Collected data
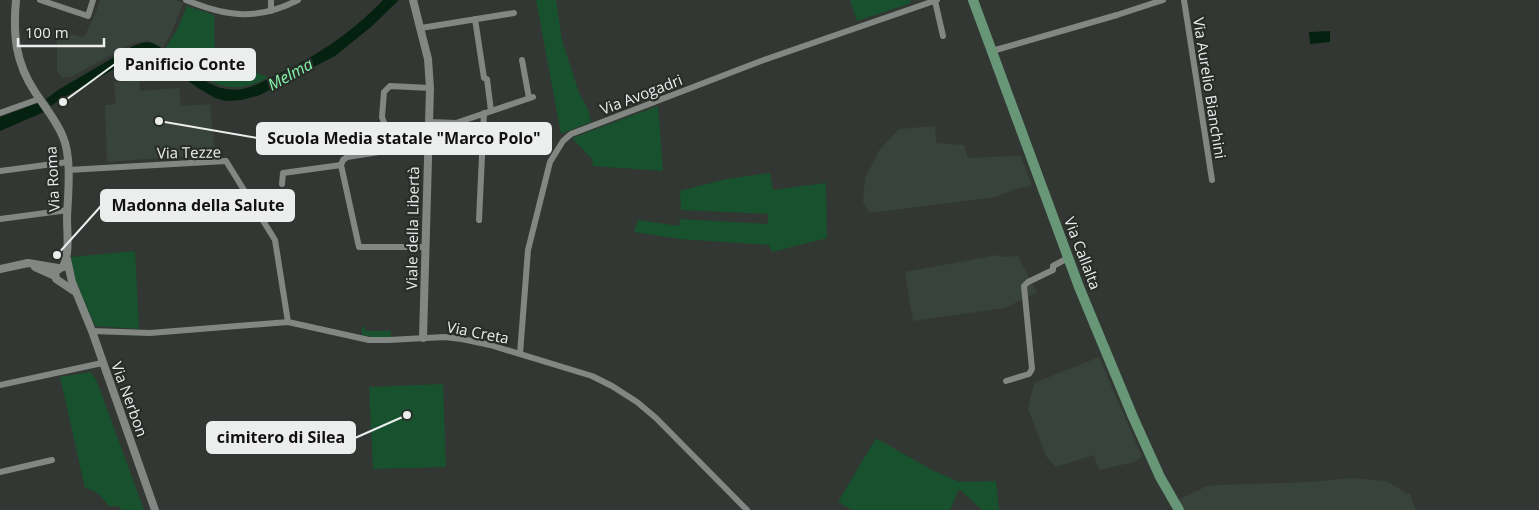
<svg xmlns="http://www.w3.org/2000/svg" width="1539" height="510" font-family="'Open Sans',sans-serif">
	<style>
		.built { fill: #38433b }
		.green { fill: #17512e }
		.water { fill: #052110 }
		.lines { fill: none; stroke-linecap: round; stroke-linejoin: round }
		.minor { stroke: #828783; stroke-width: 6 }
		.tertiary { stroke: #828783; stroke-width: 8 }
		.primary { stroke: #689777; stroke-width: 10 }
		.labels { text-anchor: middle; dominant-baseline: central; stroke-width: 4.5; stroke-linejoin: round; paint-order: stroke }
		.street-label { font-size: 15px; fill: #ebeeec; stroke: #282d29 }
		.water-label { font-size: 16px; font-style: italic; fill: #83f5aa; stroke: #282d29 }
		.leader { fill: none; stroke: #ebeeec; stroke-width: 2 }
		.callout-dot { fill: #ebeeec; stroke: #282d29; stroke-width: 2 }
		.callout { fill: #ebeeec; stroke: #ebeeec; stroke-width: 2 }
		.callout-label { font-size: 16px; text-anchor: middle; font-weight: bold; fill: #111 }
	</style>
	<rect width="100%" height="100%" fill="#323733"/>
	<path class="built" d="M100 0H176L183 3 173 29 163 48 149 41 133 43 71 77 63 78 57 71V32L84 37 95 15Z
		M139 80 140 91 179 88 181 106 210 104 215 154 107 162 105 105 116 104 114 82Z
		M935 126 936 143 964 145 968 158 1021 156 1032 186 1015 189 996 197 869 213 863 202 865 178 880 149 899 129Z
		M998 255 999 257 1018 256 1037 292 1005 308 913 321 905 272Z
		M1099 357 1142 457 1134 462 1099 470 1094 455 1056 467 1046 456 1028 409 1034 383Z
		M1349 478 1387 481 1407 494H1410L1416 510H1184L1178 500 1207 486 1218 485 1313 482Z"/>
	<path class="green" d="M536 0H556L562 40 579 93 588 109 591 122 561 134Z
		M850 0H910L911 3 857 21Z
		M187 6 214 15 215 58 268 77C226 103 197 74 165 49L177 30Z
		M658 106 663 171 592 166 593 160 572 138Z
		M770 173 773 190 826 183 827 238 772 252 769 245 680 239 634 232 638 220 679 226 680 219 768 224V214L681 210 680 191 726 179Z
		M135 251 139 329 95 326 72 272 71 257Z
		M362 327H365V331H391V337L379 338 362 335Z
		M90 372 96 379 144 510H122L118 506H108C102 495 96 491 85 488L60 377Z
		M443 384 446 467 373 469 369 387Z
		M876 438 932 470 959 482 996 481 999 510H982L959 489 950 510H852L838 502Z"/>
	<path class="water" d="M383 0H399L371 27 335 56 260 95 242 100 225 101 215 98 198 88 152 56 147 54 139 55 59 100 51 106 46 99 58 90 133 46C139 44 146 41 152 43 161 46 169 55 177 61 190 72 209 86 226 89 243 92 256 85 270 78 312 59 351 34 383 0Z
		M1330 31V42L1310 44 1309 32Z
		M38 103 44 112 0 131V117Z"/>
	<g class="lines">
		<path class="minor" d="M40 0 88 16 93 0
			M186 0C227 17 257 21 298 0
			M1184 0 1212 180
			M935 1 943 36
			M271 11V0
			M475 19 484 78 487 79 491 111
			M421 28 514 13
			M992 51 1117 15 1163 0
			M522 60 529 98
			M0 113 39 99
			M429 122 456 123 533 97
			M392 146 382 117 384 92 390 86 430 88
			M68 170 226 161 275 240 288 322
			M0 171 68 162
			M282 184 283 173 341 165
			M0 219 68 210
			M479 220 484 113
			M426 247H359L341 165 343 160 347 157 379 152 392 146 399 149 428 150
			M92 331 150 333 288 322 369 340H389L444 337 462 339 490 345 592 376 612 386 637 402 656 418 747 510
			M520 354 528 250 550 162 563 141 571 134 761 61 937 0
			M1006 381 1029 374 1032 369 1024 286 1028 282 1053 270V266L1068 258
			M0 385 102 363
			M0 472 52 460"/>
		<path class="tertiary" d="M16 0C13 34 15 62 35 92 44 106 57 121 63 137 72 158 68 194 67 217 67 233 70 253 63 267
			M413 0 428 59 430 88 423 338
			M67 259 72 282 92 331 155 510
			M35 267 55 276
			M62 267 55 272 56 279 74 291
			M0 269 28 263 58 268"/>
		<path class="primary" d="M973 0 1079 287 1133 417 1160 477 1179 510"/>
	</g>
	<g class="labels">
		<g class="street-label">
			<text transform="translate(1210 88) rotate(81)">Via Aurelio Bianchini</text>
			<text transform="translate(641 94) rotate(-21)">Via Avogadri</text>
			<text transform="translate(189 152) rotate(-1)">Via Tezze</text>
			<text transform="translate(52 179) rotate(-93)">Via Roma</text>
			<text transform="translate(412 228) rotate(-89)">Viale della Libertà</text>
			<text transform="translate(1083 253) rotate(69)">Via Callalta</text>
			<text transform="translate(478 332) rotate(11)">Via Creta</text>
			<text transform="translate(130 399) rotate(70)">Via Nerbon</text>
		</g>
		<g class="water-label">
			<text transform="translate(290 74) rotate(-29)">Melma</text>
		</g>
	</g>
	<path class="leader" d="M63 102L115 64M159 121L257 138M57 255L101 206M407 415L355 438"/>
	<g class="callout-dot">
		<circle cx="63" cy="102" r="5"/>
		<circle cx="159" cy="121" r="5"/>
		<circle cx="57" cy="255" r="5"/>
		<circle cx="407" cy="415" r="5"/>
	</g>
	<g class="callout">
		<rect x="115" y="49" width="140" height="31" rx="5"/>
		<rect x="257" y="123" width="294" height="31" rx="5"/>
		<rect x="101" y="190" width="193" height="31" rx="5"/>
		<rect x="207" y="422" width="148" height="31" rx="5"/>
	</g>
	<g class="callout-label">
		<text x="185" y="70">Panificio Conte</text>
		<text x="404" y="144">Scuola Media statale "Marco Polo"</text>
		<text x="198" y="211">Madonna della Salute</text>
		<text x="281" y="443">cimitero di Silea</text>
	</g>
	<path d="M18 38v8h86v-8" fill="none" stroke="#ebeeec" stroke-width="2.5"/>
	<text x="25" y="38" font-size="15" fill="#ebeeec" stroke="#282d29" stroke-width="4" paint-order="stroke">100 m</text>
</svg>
---
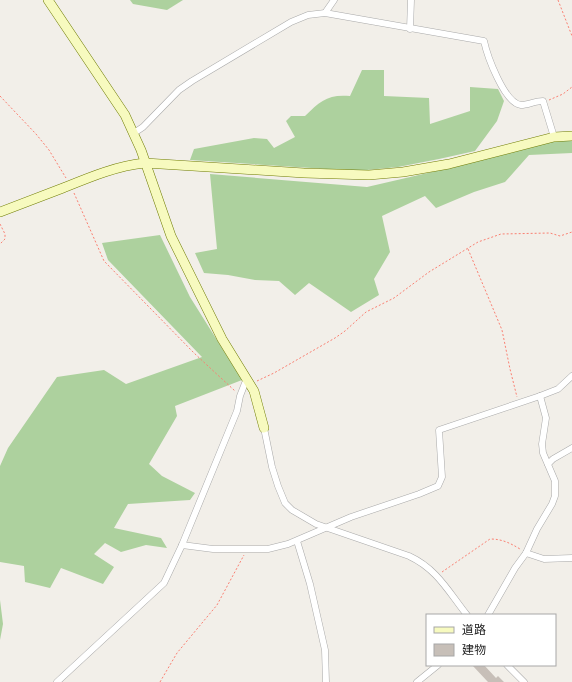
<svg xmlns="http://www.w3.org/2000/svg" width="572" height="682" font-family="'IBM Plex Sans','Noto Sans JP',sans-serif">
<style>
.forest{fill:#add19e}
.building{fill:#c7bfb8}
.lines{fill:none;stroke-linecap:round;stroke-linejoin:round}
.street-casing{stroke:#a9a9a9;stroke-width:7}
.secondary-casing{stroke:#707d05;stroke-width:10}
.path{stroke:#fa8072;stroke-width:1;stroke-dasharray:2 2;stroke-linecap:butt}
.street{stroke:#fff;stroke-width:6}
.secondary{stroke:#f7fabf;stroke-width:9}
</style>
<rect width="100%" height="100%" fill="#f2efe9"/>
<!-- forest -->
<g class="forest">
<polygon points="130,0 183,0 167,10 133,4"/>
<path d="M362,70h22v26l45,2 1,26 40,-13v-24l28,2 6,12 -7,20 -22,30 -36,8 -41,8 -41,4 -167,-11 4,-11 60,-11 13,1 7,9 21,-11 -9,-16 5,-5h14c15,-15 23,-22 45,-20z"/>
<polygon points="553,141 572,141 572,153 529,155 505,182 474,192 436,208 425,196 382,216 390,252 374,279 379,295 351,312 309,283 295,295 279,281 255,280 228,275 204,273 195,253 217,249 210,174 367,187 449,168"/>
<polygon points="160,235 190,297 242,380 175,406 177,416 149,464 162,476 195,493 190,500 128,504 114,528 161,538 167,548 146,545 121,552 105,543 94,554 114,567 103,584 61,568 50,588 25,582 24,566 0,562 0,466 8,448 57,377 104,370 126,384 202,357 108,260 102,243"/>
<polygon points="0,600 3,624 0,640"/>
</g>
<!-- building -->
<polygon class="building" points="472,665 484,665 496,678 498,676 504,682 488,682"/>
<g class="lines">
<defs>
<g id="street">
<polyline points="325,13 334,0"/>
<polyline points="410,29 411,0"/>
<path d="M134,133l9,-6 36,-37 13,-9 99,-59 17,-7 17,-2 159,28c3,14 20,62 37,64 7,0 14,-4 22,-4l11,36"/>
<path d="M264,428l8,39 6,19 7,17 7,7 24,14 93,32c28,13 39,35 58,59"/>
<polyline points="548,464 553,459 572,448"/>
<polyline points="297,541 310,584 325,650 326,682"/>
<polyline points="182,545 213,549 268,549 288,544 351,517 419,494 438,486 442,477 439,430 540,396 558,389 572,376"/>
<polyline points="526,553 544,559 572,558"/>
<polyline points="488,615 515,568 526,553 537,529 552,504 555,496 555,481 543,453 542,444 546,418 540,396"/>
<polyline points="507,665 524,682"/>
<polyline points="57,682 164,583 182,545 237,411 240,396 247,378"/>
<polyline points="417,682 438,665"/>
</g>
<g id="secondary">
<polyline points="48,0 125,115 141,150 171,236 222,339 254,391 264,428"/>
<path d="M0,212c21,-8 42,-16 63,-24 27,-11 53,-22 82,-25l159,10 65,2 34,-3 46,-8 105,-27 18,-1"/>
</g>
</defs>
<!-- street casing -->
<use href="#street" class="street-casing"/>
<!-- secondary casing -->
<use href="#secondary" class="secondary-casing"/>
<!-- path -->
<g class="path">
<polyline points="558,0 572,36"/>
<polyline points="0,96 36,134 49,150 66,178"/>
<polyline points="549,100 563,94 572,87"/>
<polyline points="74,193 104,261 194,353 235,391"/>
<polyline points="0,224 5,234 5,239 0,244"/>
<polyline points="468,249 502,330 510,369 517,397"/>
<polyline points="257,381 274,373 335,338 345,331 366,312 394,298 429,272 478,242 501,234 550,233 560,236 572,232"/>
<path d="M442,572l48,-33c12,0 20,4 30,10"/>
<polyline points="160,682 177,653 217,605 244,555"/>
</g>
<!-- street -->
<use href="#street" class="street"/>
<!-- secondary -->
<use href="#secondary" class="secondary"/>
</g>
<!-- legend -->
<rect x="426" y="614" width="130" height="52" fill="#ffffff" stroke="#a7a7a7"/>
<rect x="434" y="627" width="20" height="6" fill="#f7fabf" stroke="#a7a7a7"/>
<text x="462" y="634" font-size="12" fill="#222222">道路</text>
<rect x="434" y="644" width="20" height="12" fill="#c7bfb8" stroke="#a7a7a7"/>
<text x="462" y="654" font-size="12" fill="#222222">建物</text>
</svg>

Directions for this task —
Search the data for the word "sans" and report how many lines include it, with the number alone.

Task output —
2